Catalysis is an emergent property that doesn’t recognise the boundaries of scientific disciplines and can be found arising from a wide range of physical systems. Does this mean that there is an underlying process at work that is common to all scenarios? To be honest I’m not sure, but I’m going to suggest one possibility.

Everything evolves, not just living things. The difference is the mechanisms that cause the evolution are not biological. To use a daft example, a clay pot left entirely to its own devices for a million years in the open will gradually crumble to dust. The mechanism in this case is entropy and the passage of time. I will no doubt write an essay on entropy at some point.

It occurs to me that catalysis is the epitome of efficiency. To be able to carry out a function repeatedly with the same agent is massively more efficient than having to employ a new agent for each operation.

• Enzymes It is certain that enzymes have evolved to their present competence and repetition is the evolved and emergent solution. Imagine how it would be if every break up of a hydrogen peroxide molecule required a brand new enzyme to be generated from scratch.

• Rhizophagy The species interaction example has also evolved along with the well understood evolution of symbiotic relationships.

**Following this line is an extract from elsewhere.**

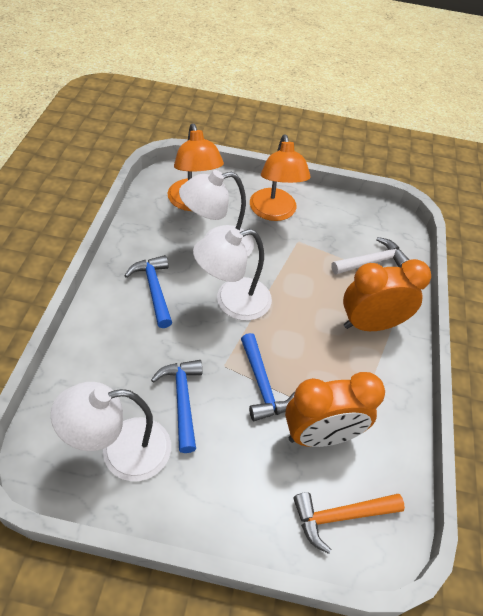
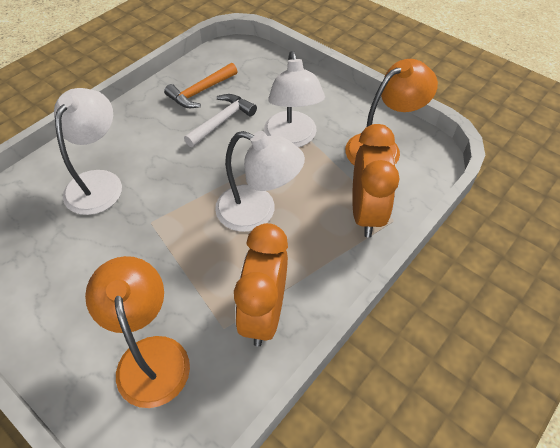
blue hammer: 3 -> 0

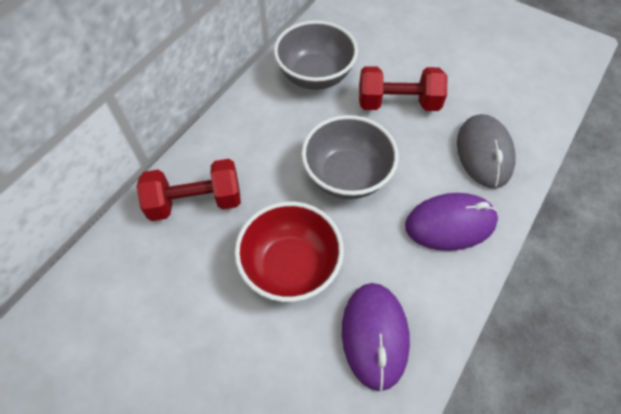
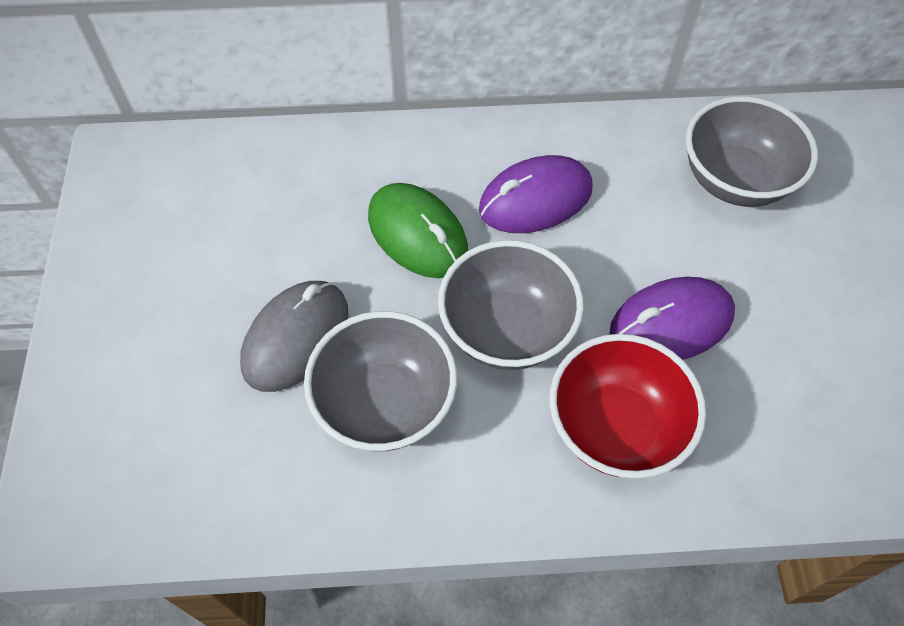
green mouse: 0 -> 1
grey bowl: 2 -> 3
red dumbbell: 2 -> 0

• Chemical catalysts The periodic table reveals characteristics of the different elements that determine how they combine and split to form new molecules in chemical reactions. Whilst they have clearly not evolved to have these characteristics, we can say that if a particular reaction is possible it will take place if the elements are present and the environment favours it. I’m pushing my luck here to suggest that the evolving part of the equation is the favourable environment for a given chemical reaction.

• People I’m not sure of my ground with the human examples either, except to suggest that society now evolves at least as much as our physical bodies and possibly more. Because catalysis in the social context is mostly beneficial, biological and social evolution should together evolve our behaviours to be more catalytic.

Well that was fun. I’ll probably do critical mass next for this theme.